The young like life simple and casual. When they wear scarves, they are simple, casual and chic. Take an oblong scarf (or one that can be folded into an oblong shape) and fold it in half lengthwise. Put it around your neck and thread the two loose ends through the folded part. Leave it a bit loose not tight round your neck. Drape it to your left or your right side (your choice). Done.

To get the ‘casual chic’ look, make the loose ends a little uneven as your fold it in half. This looks less formal. If necessary, pin the scarf in place with a small safety pin from the inside of your top, dress or jumper.
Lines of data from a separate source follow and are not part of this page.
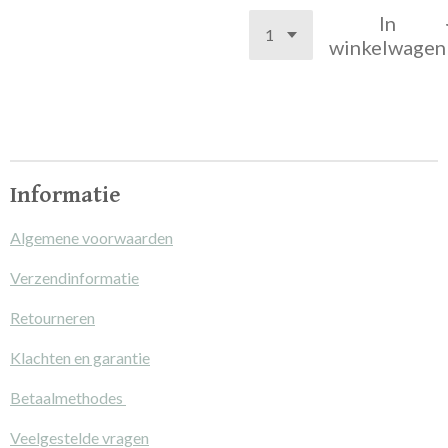
In
winkelwagen
Informatie
Algemene voorwaarden
Verzendinformatie
Retourneren
Klachten en garantie
Betaalmethodes
Veelgestelde vragen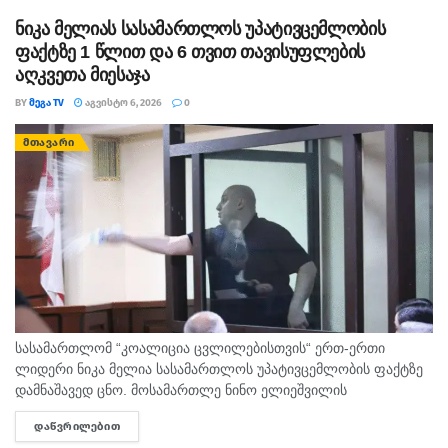
ნიკა მელიას სასამართლოს უპატივცემლობის
ფაქტზე 1 წლით და 6 თვით თავისუფლების
აღკვეთა მიესაჯა
BY
ᲛᲔᲒᲐ TV
ᲐᲒᲕᲘᲡᲢᲝ 6, 2026
0
ᲛᲗᲐᲕᲐᲠᲘ
სასამართლომ “კოალიცია ცვლილებისთვის“ ერთ-ერთი
ლიდერი ნიკა მელია სასამართლოს უპატივცემლობის ფაქტზე
დამნაშავედ ცნო. მოსამართლე ნინო ელიეშვილის
გადაწყვეტილებით, ნიკა მელიას 1 წლით და 6 თვით
ᲓᲐᲬᲕᲠᲘᲚᲔᲑᲘᲗ
DETAILS
თავისუფლების აღკვეთა მიესაჯა, თუმცა აღნიშნულმა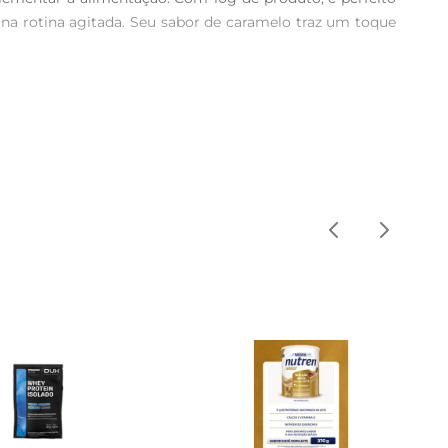
na rotina agitada. Seu sabor de caramelo traz um toque 
o da energia e a recuperação muscular. Ideal para quem 
ração do corpo. Além disso, sua fórmula é cuidadosamente 
olsa ou mochila. Basta misturar o pó em água, leite ou 
ze em diferentes momentos do dia, seja no café da manhã, 
saúde ou nutricionista. É importante lembrar que a 
ara adultos e pode ser uma ótima adição à dieta de quem 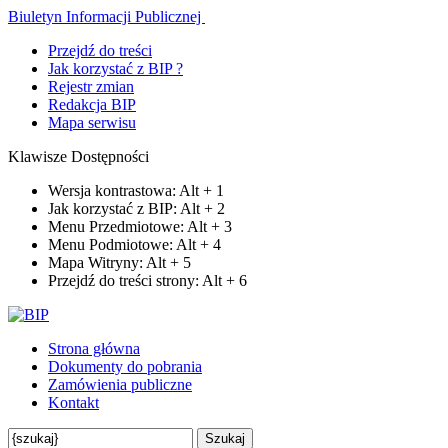
Biuletyn Informacji Publicznej
Przejdź do treści
Jak korzystać z BIP ?
Rejestr zmian
Redakcja BIP
Mapa serwisu
Klawisze Dostępności
Wersja kontrastowa:
Alt
+
1
Jak korzystać z BIP:
Alt
+
2
Menu Przedmiotowe:
Alt
+
3
Menu Podmiotowe:
Alt
+
4
Mapa Witryny:
Alt
+
5
Przejdź do treści strony:
Alt
+
6
Strona główna
Dokumenty do pobrania
Zamówienia publiczne
Kontakt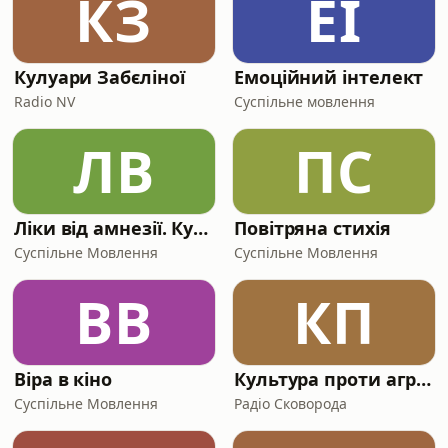
КЗ
ЕІ
Кулуари Забєліної
Емоційний інтелект
Radio NV
Суспільне мовлення
ЛВ
ПС
Ліки від амнезії. Культура безсмертя: памʼять у часі війни
Повітряна стихія
Суспільне Мовлення
Суспільне Мовлення
ВВ
КП
Віра в кіно
Культура проти агресії
Суспільне Мовлення
Радіо Сковорода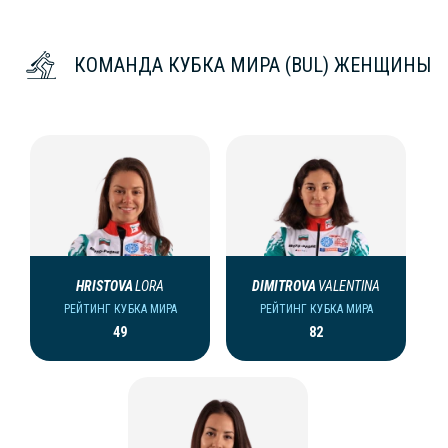
КОМАНДА КУБКА МИРА (BUL) ЖЕНЩИНЫ
HRISTOVA
LORA
DIMITROVA
VALENTINA
РЕЙТИНГ КУБКА МИРА
РЕЙТИНГ КУБКА МИРА
49
82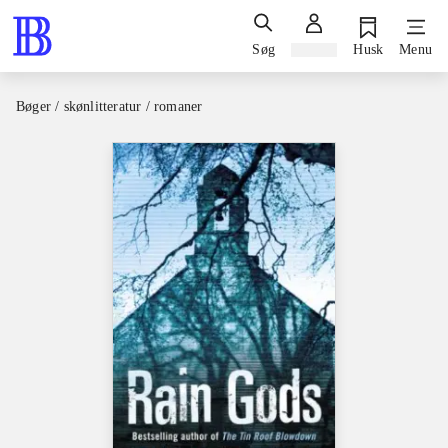
Søg
Log ind
Husk
Menu
Bøger / skønlitteratur / romaner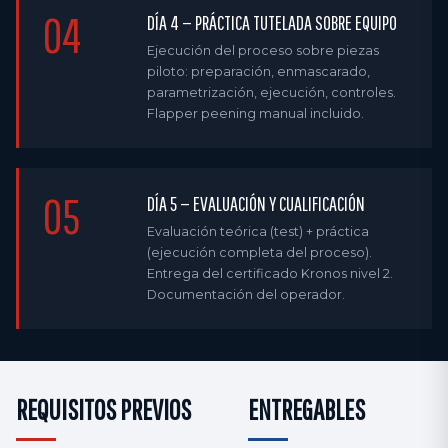
04
DÍA 4 — PRÁCTICA TUTELADA SOBRE EQUIPO
Ejecución del proceso sobre piezas
piloto: preparación, enmascarado,
parametrización, ejecución, controles.
Flapper peening manual incluido.
05
DÍA 5 — EVALUACIÓN Y CUALIFICACIÓN
Evaluación teórica (test) + práctica
(ejecución completa del proceso).
Entrega del certificado Kronos nivel 2.
Documentación del operador.
REQUISITOS PREVIOS
ENTREGABLES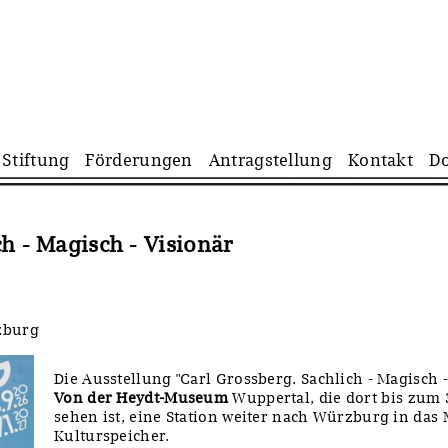
Navigation
Stiftung
Förderungen
Antragstellung
Kontakt
D
überspringen
h - Magisch - Visionär
zburg
Die Ausstellung "Carl Grossberg. Sachlich - Magisch 
Von der Heydt-Museum
Wuppertal, die dort bis zum 
sehen ist, eine Station weiter nach Würzburg in da
Kulturspeicher.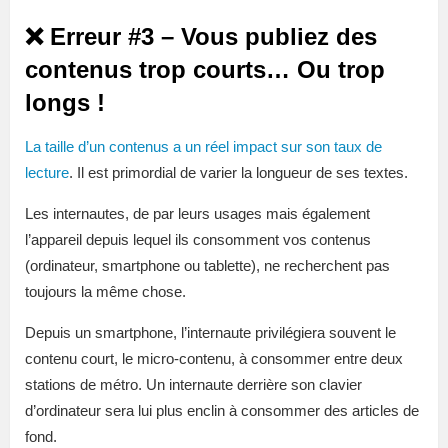
❌ Erreur #3 – Vous publiez des
contenus trop courts… Ou trop
longs !
La taille d’un contenus a un réel impact sur son taux de
lecture
. Il est primordial de varier la longueur de ses textes.
Les internautes, de par leurs usages mais également
l’appareil depuis lequel ils consomment vos contenus
(ordinateur, smartphone ou tablette), ne recherchent pas
toujours la même chose.
Depuis un smartphone, l’internaute privilégiera souvent le
contenu court, le micro-contenu, à consommer entre deux
stations de métro. Un internaute derrière son clavier
d’ordinateur sera lui plus enclin à consommer des articles de
fond.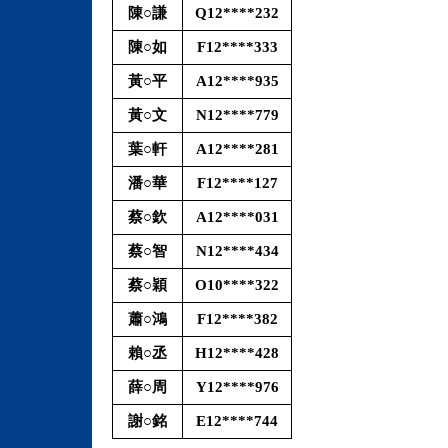
陳○謙
Q12****232
陳○如
F12****333
黃○平
A12****935
黃○文
N12****779
葉○軒
A12****281
潘○華
F12****127
蔡○欽
A12****031
蔡○智
N12****434
蔡○穎
O10****322
蕭○鴻
F12****382
賴○丞
H12****428
薛○周
Y12****976
謝○銘
E12****744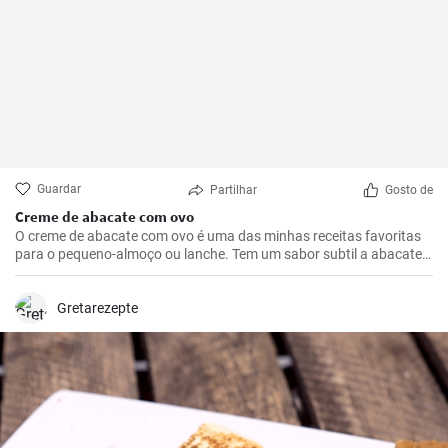
Guardar
Partilhar
Gosto de
Creme de abacate com ovo
O creme de abacate com ovo é uma das minhas receitas favoritas
para o pequeno-almoço ou lanche. Tem um sabor subtil a abacate
que é abrilhantado com sumo de limão e realçado pela adição de
um ovo escalfado.
Gretarezepte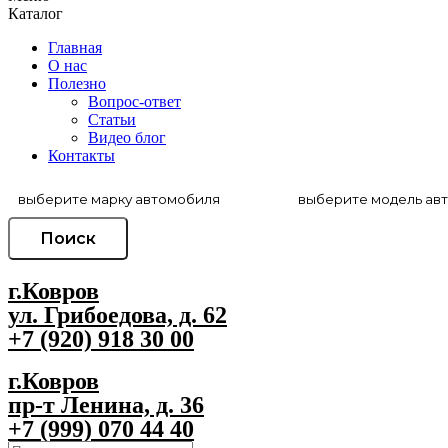
Каталог
Главная
О нас
Полезно
Вопрос-ответ
Статьи
Видео блог
Контакты
Поиск
г.Ковров
ул. Грибоедова, д. 62
+7 (920) 918 30 00
г.Ковров
пр-т Ленина, д. 36
+7 (999) 070 44 40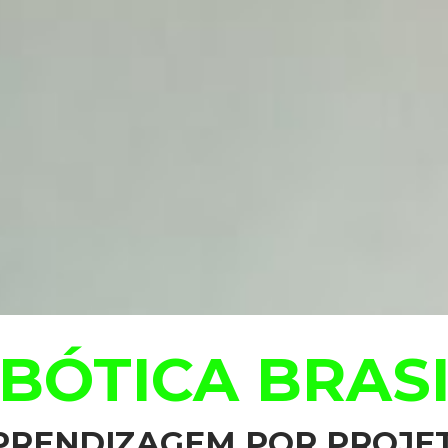
BÓTICA BRAS
PRENDIZAGEM POR PROJE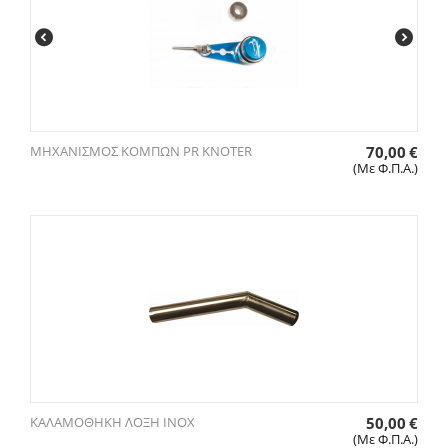
ΜΗΧΑΝΙΣΜΟΣ ΚΟΜΠΩΝ PR KNOTER
70,00
€
(Με Φ.Π.Α.)
ΚΑΛΑΜΟΘΗΚΗ ΛΟΞΗ ΙΝΟΧ
50,00
€
(Με Φ.Π.Α.)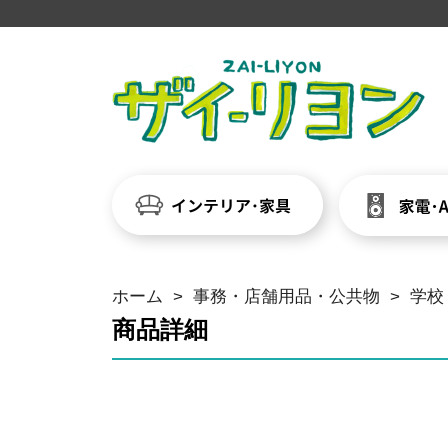
ホーム
>
事務・店舗用品・公共物
>
学校
商品詳細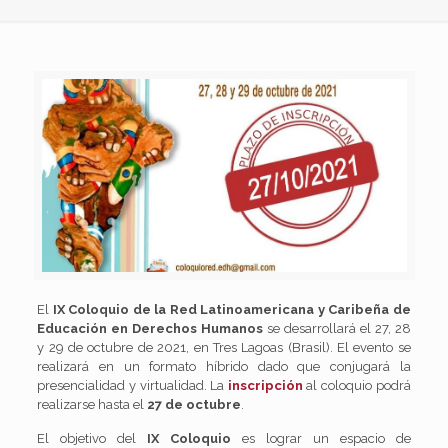
El
IX Coloquio de la Red Latinoamericana y Caribeña de
Educación en Derechos Humanos
se desarrollará el 27, 28
y 29 de octubre de 2021, en Tres Lagoas (Brasil). El evento se
realizará en un formato híbrido dado que conjugará la
presencialidad y virtualidad. La
inscripción
al coloquio podrá
realizarse hasta el
27 de octubre
.
El objetivo del
IX Coloquio
es lograr un espacio de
It also works if you have a left-over piece of light-weight material that is oblong (ie longer than wider). Use the same folding technique above.

The U Shape Scarf

This is not new. It is Gen Y’s favourite way to wear a scarf as it is a very simple technique that looks good. For this you also need an oblong scarf or one that can be folded into an oblong shape. Start with the centre point in front of your neck. Throw the ends over your shoulders and back around to hang down the front of you. Simple.

Here’s how to get the best out of this style ie age-smart casual chic. Make sure it is not tight on your neck. Pull it down a bit at the front so your face shines. Adjust the scarf so the ends are a little unequal. This avoids the formal ‘everything must be equal’ look of our younger days. If you are wearing a square scarf folded into an oblong shape, pull the front out to make a V shape down your chest. Then make the end finish shorter than the bottom of the V.

The Scarf cum Belt

This is the scarf I had to have and the reason for my husband’s impatience. The shop owner was showing me how I could swap scarves and use the technique for any scarf. It also took time to choose the perfect scarf colour. I went for classic brown tones.

The scarf is simple a gold buckle and ring. You fold up your scarf into an oblong shape and tie the ends on to buckle and ring part. What makes it unusual is that a stretchy style beaded bracelet is folded round and round over the ring end.

Worn as a scarf, you can place the buckle and beaded part on your right or left. Worn as a soft hip or waist belt, it gently defines your shape.

There you  have it – Europe’s favourite scarf techniques to translate to an Australian summer or any season in any country of the world.